Here are five key steps financial advisors can take to overcome AI bias and help close the wealth gap:

1. AI Still Needs Humans: Still in its infancy, human oversight in AI systems is necessary. Advisors should actively engage in the development and fine-tuning of AI models to ensure they reflect real-world complexities. When AI produces biased outcomes, advisors need to intervene, bringing their expertise to adjust and improve the models. Abandoning AI isn’t the solution—ongoing refinement is.

2. Hold AI Accountable: Transparency is crucial with AI decision-making. Advisors should promote the use of tools like Explainable AI, which provide insight into how algorithms arrive at their conclusions. These tools make it easier to detect and correct biased assumptions, ensuring that AI is aligned with the diverse needs of clients, particularly those from underrepresented groups.

3. Implement Routine Audits and Testing: Just as financial plans need regular check-ins, AI systems should undergo continuous audits. The session underscored the importance of routine testing to ensure AI remains fair and unbiased over time. Advisors should champion regular reviews of AI tools to ensure they continue to deliver equitable outcomes, especially as the financial landscape evolves.

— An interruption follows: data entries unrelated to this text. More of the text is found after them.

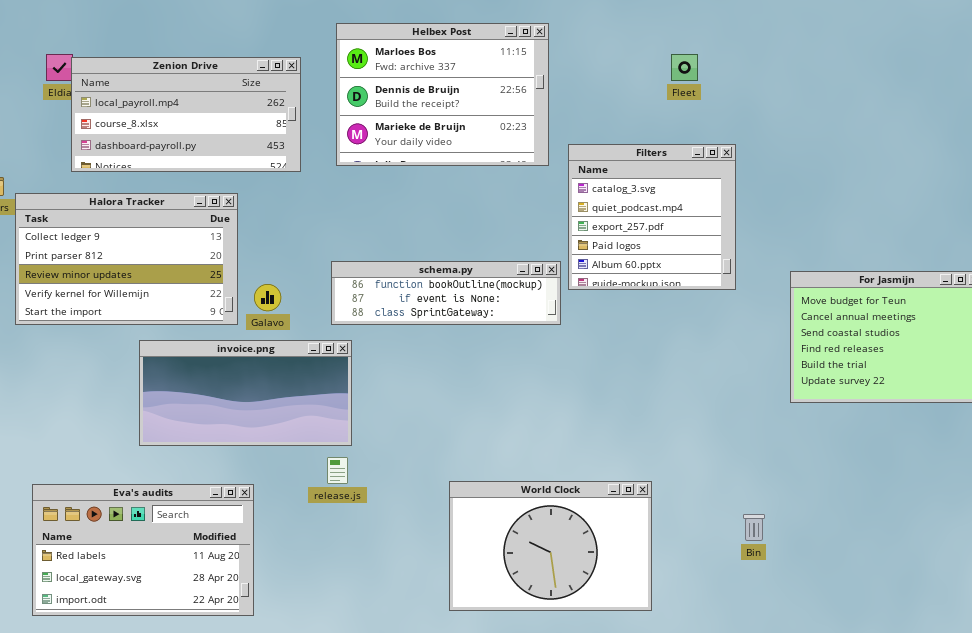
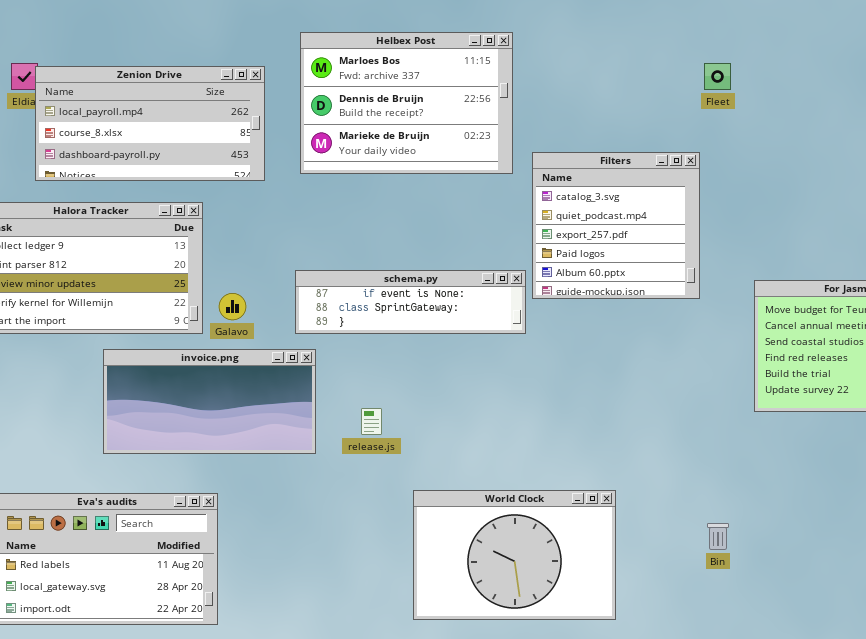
Fleet: [671,54,698,81] -> [704,63,731,90], moved
schema.py: [331,261,561,325] -> [295,270,526,334], scrolled down 1 row
release.js: [327,457,348,484] -> [361,408,382,435], moved

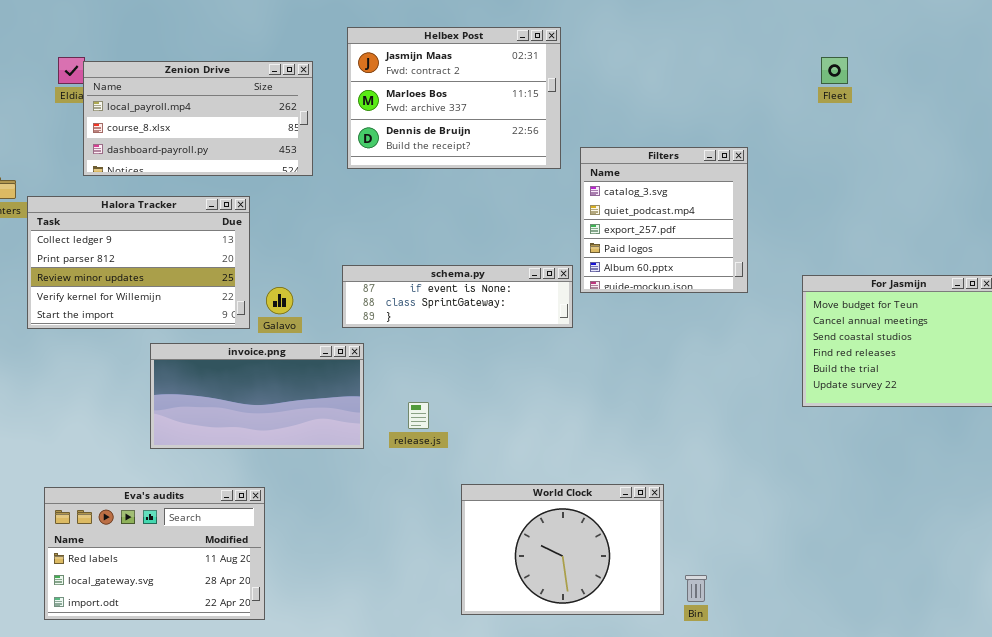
Helbex Post: [300,32,513,174] -> [347,27,561,169], scrolled up 1 row
Fleet: [704,63,731,90] -> [821,57,848,84], moved
Bin: [707,523,729,550] -> [685,575,707,602], moved

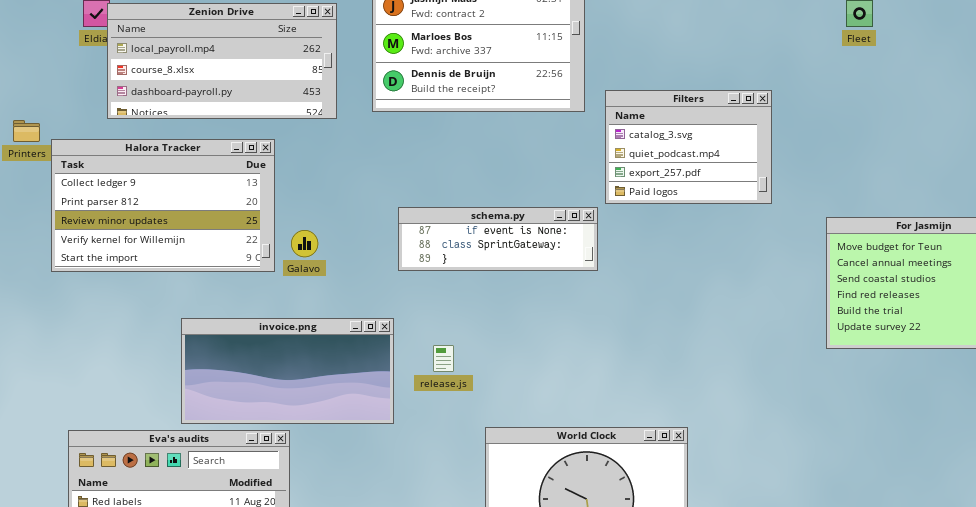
Filters: [580,147,748,293] -> [605,90,772,204], resized
schema.py: [342,265,573,328] -> [398,207,598,271], resized
invoice.png: [150,343,364,449] -> [181,318,394,424], moved

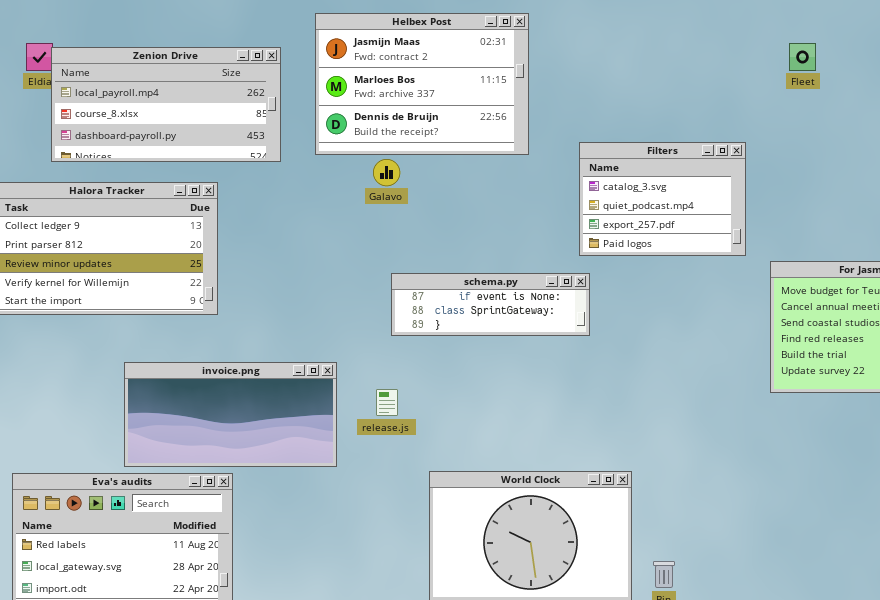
Filters: [605,90,772,204] -> [579,142,746,256], moved
schema.py: [398,207,598,271] -> [391,273,590,336], moved
Galavo: [291,230,318,257] -> [373,159,400,186], moved

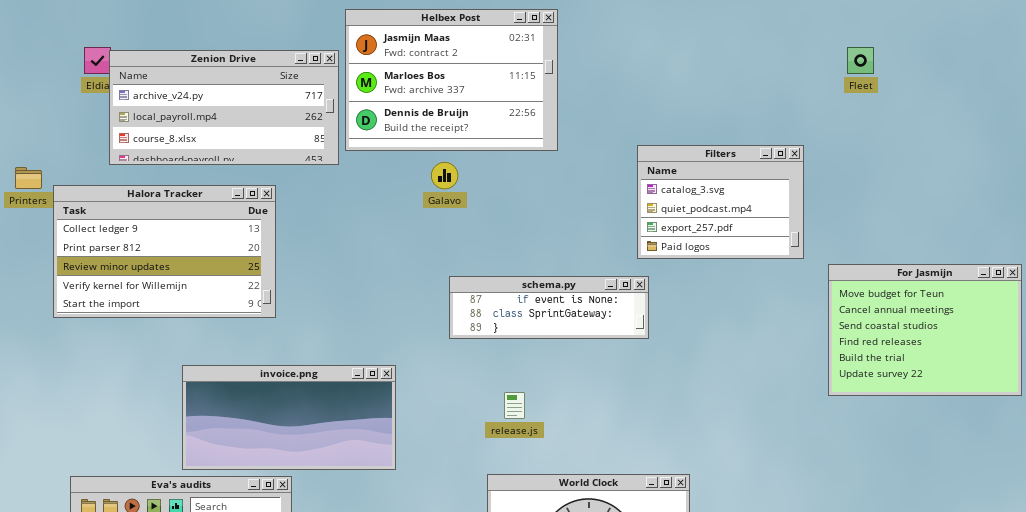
Helbex Post: [315,13,529,155] -> [345,9,558,151], moved
Zenion Drive: [51,47,281,162] -> [109,50,339,165], scrolled up 1 row
release.js: [376,389,398,416] -> [504,392,525,419], moved

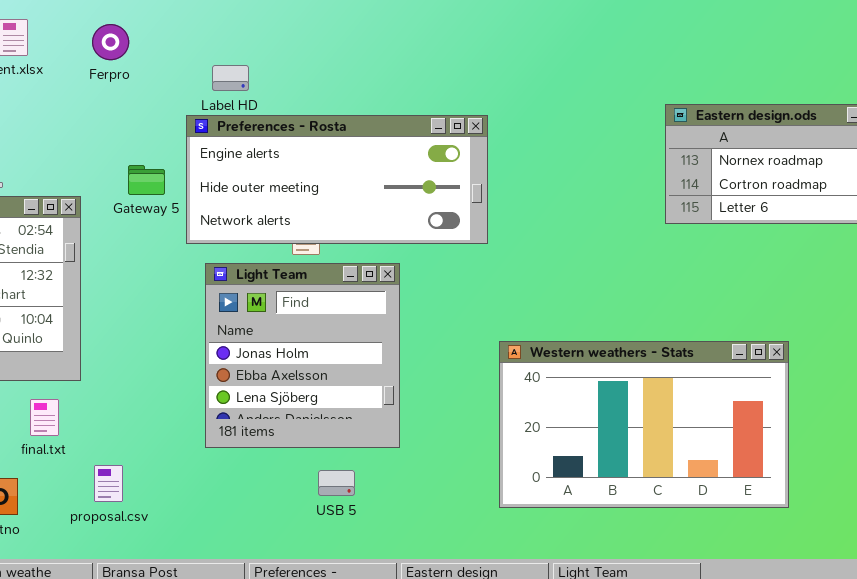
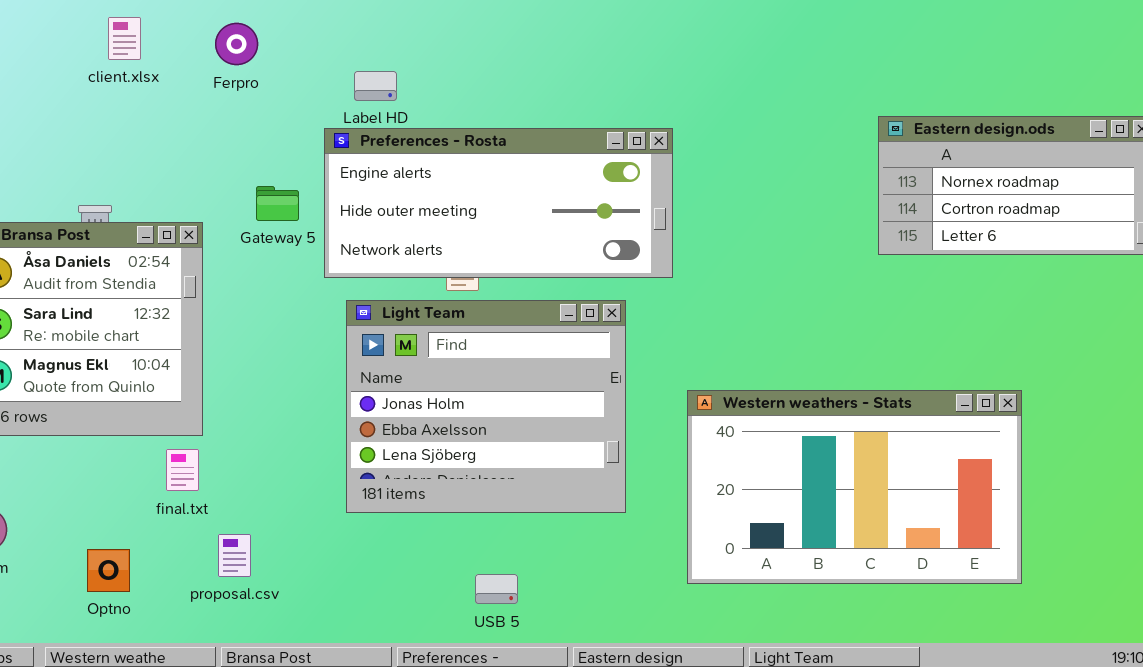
Light Team: [205,263,400,448] -> [346,300,626,513], resized
final.txt: [30,399,59,436] -> [166,449,199,491], moved
USB 5: [318,470,355,496] -> [475,574,518,604], moved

4. Invest in Data Science Expertise: Building diverse teams that include data scientists with a deep understanding of both AI and financial services can be a worthwhile hire. Financial advisors should collaborate closely with these experts to ensure AI models are designed to serve all clients fairly, helping to reduce bias and bridge the wealth gap.

5. Stay Up-to-Date: As AI technology evolves, so too do the professions surrounding it. For example, prompt engineers are emerging as specialists trained to ask AI systems the right questions. Advisors should stay informed about these new roles and make sure they have the right experts in place to ensure their AI strategies align with the needs of their clients and communities.

This year’s conference emphasized the crucial role financial professionals play in addressing the wealth gap. By applying these five strategies, advisors can help reduce AI bias and ensure that technology works to the benefit of all clients. With a proactive approach, financial advisors can leverage AI not just for efficiency, but to promote fairness and create lasting, positive change in the communities they serve.